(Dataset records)
* * * * * * * * *
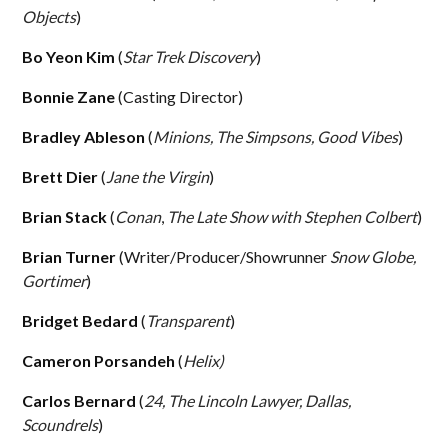
Objects
)
Bo Yeon Kim
(
Star Trek Discovery
)
Bonnie Zane
(Casting Director)
Bradley Ableson
(
Minions, The Simpsons, Good Vibes
)
Brett Dier
(
Jane the Virgin
)
Brian Stack
(
Conan
,
The Late Show with Stephen Colbert
)
Brian Turner
(Writer/Producer/Showrunner
Snow Globe,
Gortimer
)
Bridget Bedard
(
Transparent
)
Cameron Porsandeh
(
Helix)
Carlos Bernard
(
24, The Lincoln Lawyer, Dallas,
Scoundrels
)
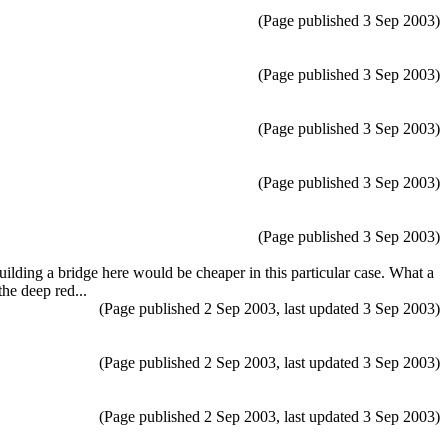
(Page published 3 Sep 2003)
(Page published 3 Sep 2003)
(Page published 3 Sep 2003)
(Page published 3 Sep 2003)
(Page published 3 Sep 2003)
ilding a bridge here would be cheaper in this particular case. What a
the deep red...
(Page published 2 Sep 2003, last updated 3 Sep 2003)
(Page published 2 Sep 2003, last updated 3 Sep 2003)
(Page published 2 Sep 2003, last updated 3 Sep 2003)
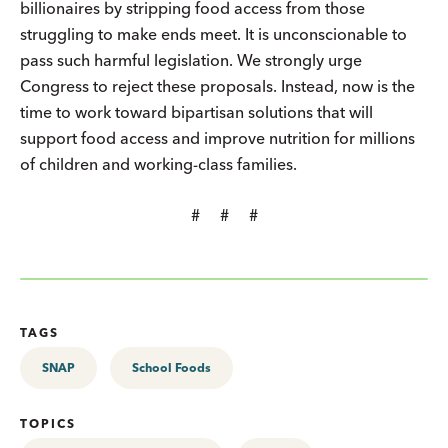
billionaires by stripping food access from those
struggling to make ends meet. It is unconscionable to
pass such harmful legislation. We strongly urge
Congress to reject these proposals. Instead, now is the
time to work toward bipartisan solutions that will
support food access and improve nutrition for millions
of children and working-class families.
# # #
TAGS
SNAP
School Foods
TOPICS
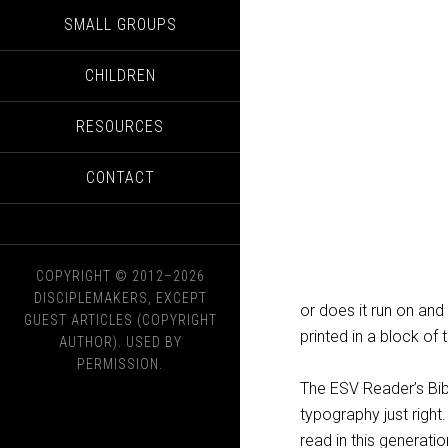
SMALL GROUPS
CHILDREN
RESOURCES
CONTACT
COPYRIGHT © 2012–2026
DISCIPLEMAKERS, EXCEPT
or does it run on and 
GUEST ARTICLES (COPYRIGHT
printed in a block of 
AUTHOR). USED BY
PERMISSION.
The ESV Reader’s Bib
typography just right.
read in this generati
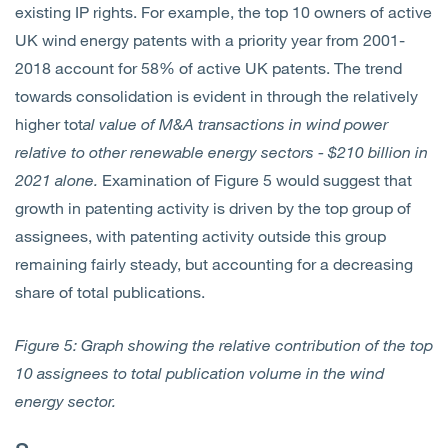
existing IP rights. For example, the top 10 owners of active
UK wind energy patents with a priority year from 2001-
2018 account for 58% of active UK patents. The trend
towards consolidation is evident in through the relatively
higher tot
al value of M&A transactions in wind power
relative to other renewable energy sectors - $210 billion in
2021 alone.
Examination of Figure 5 would suggest that
growth in patenting activity is driven by the top group of
assignees, with patenting activity outside this group
remaining fairly steady, but accounting for a decreasing
share of total publications.
Figure 5: Graph showing the relative contribution of the top
10 assignees to total publication volume in the wind
energy sector.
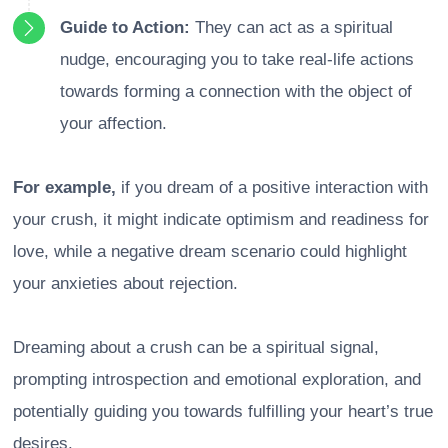
Guide to Action:
They can act as a spiritual
nudge, encouraging you to take real-life actions
towards forming a connection with the object of
your affection.
For example,
if you dream of a positive interaction with
your crush, it might indicate optimism and readiness for
love, while a negative dream scenario could highlight
your anxieties about rejection.
Dreaming about a crush can be a spiritual signal,
prompting introspection and emotional exploration, and
potentially guiding you towards fulfilling your heart’s true
desires.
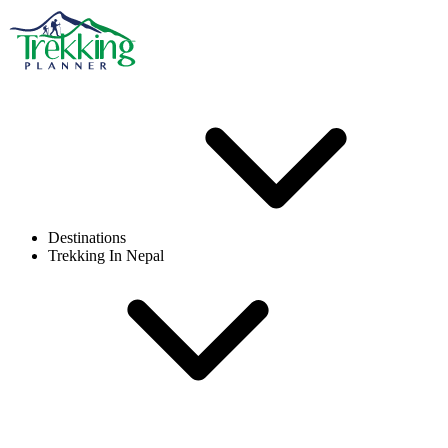
Destinations
Trekking In Nepal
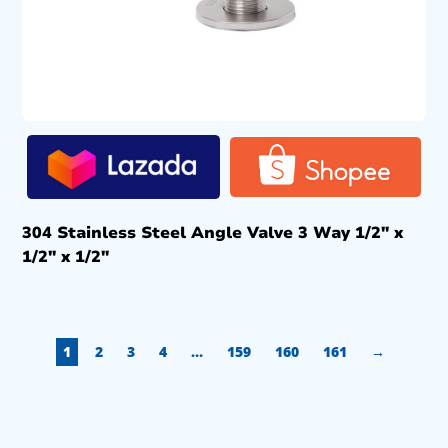
304 Stainless Steel Angle Valve 3 Way 1/2″ x
1/2″ x 1/2″
1
2
3
4
…
159
160
161
→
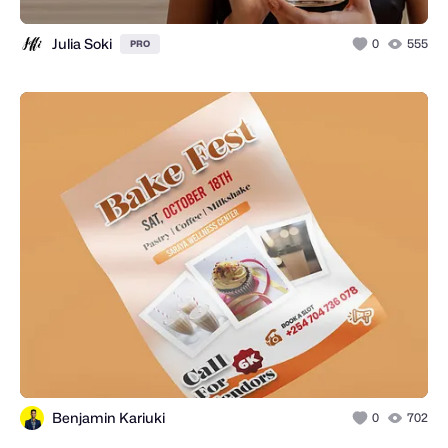
Julia Soki
0
555
PRO
Benjamin Kariuki
0
702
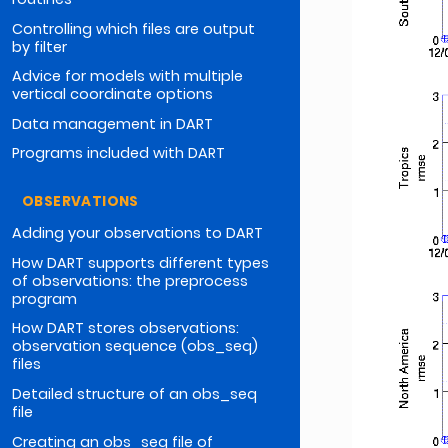
Controlling which files are output
by filter
Advice for models with multiple
vertical coordinate options
Data management in DART
Programs included with DART
OBSERVATIONS
Adding your observations to DART
How DART supports different types
of observations: the preprocess
program
How DART stores observations:
observation sequence (obs_seq)
files
Detailed structure of an obs_seq
file
Creating an obs_seq file of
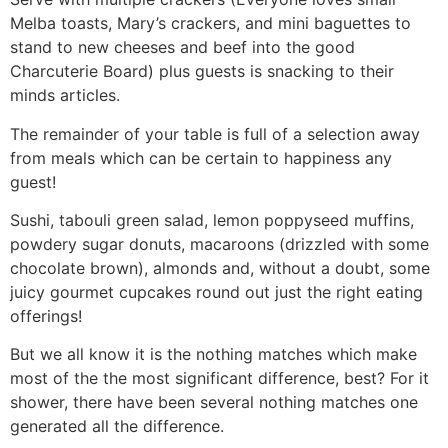
Melba toasts, Mary’s crackers, and mini baguettes to
stand to new cheeses and beef into the good
Charcuterie Board) plus guests is snacking to their
minds articles.
The remainder of your table is full of a selection away
from meals which can be certain to happiness any
guest!
Sushi, tabouli green salad, lemon poppyseed muffins,
powdery sugar donuts, macaroons (drizzled with some
chocolate brown), almonds and, without a doubt, some
juicy gourmet cupcakes round out just the right eating
offerings!
But we all know it is the nothing matches which make
most of the the most significant difference, best? For it
shower, there have been several nothing matches one
generated all the difference.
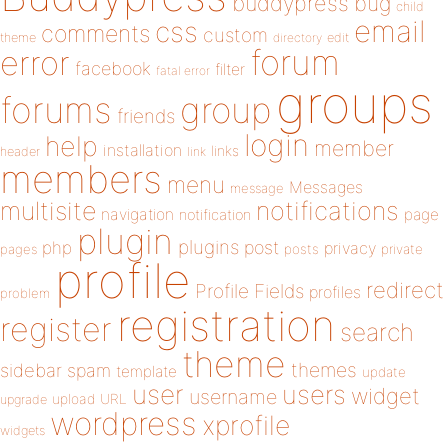
buddypress
bug
child
email
css
comments
custom
theme
directory
edit
forum
error
facebook
filter
fatal error
groups
forums
group
friends
login
help
member
installation
links
header
link
members
menu
Messages
message
notifications
multisite
navigation
page
notification
plugin
plugins
php
post
privacy
pages
posts
private
profile
redirect
Profile Fields
profiles
problem
registration
register
search
theme
themes
sidebar
spam
template
update
user
users
widget
username
upload
URL
upgrade
wordpress
xprofile
widgets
* * * * * * * * *
Each record above must be retyped exactly, minus its pictures.

Objects
)
Bo Yeon Kim
(
Star Trek Discovery
)
Bonnie Zane
(Casting Director)
Bradley Ableson
(
Minions, The Simpsons, Good Vibes
)
Brett Dier
(
Jane the Virgin
)
Brian Stack
(
Conan
,
The Late Show with Stephen Colbert
)
Brian Turner
(Writer/Producer/Showrunner
Snow Globe,
Gortimer
)
Bridget Bedard
(
Transparent
)
Cameron Porsandeh
(
Helix)
Carlos Bernard
(
24, The Lincoln Lawyer, Dallas,
Scoundrels
)
(Page published 3 Sep 2003)
(Page published 3 Sep 2003)
(Page published 3 Sep 2003)
(Page published 3 Sep 2003)
(Page published 3 Sep 2003)
ilding a bridge here would be cheaper in this particular case. What a
the deep red...
(Page published 2 Sep 2003, last updated 3 Sep 2003)
(Page published 2 Sep 2003, last updated 3 Sep 2003)
(Page published 2 Sep 2003, last updated 3 Sep 2003)
billionaires by stripping food access from those
struggling to make ends meet. It is unconscionable to
pass such harmful legislation. We strongly urge
Congress to reject these proposals. Instead, now is the
time to work toward bipartisan solutions that will
support food access and improve nutrition for millions
of children and working-class families.
# # #
TAGS
SNAP
School Foods
TOPICS
SMALL GROUPS
CHILDREN
RESOURCES
CONTACT
COPYRIGHT © 2012–2026
DISCIPLEMAKERS, EXCEPT
or does it run on and 
GUEST ARTICLES (COPYRIGHT
printed in a block of 
AUTHOR). USED BY
PERMISSION.
The ESV Reader’s Bib
typography just right.
read in this generati
existing IP rights. For example, the top 10 owners of active
UK wind energy patents with a priority year from 2001-
2018 account for 58% of active UK patents. The trend
towards consolidation is evident in through the relatively
higher tot
al value of M&A transactions in wind power
relative to other renewable energy sectors - $210 billion in
2021 alone.
Examination of Figure 5 would suggest that
growth in patenting activity is driven by the top group of
assignees, with patenting activity outside this group
remaining fairly steady, but accounting for a decreasing
share of total publications.
Figure 5: Graph showing the relative contribution of the top
10 assignees to total publication volume in the wind
energy sector.
Guide to Action:
They can act as a spiritual
nudge, encouraging you to take real-life actions
towards forming a connection with the object of
your affection.
For example,
if you dream of a positive interaction with
your crush, it might indicate optimism and readiness for
love, while a negative dream scenario could highlight
your anxieties about rejection.
Dreaming about a crush can be a spiritual signal,
prompting introspection and emotional exploration, and
potentially guiding you towards fulfilling your heart’s true
desires.
Destinations
Trekking In Nepal
304 Stainless Steel Angle Valve 3 Way 1/2″ x
1/2″ x 1/2″
1
2
3
4
…
159
160
161
→
Julia Soki
0
555
PRO
Benjamin Kariuki
0
702
Controlling which files are output
by filter
Advice for models with multiple
vertical coordinate options
Data management in DART
Programs included with DART
OBSERVATIONS
Adding your observations to DART
How DART supports different types
of observations: the preprocess
program
How DART stores observations:
observation sequence (obs_seq)
files
Detailed structure of an obs_seq
file
Creating an obs_seq file of
Melba toasts, Mary’s crackers, and mini baguettes to
stand to new cheeses and beef into the good
Charcuterie Board) plus guests is snacking to their
minds articles.
The remainder of your table is full of a selection away
from meals which can be certain to happiness any
guest!
Sushi, tabouli green salad, lemon poppyseed muffins,
powdery sugar donuts, macaroons (drizzled with some
chocolate brown), almonds and, without a doubt, some
juicy gourmet cupcakes round out just the right eating
offerings!
But we all know it is the nothing matches which make
most of the the most significant difference, best? For it
shower, there have been several nothing matches one
generated all the difference.
buddypress
bug
child
email
css
comments
custom
theme
directory
edit
forum
error
facebook
filter
fatal error
groups
forums
group
friends
login
help
member
installation
links
header
link
members
menu
Messages
message
notifications
multisite
navigation
page
notification
plugin
plugins
php
post
privacy
pages
posts
private
profile
redirect
Profile Fields
profiles
problem
registration
register
search
theme
themes
sidebar
spam
template
update
user
users
widget
username
upload
URL
upgrade
wordpress
xprofile
widgets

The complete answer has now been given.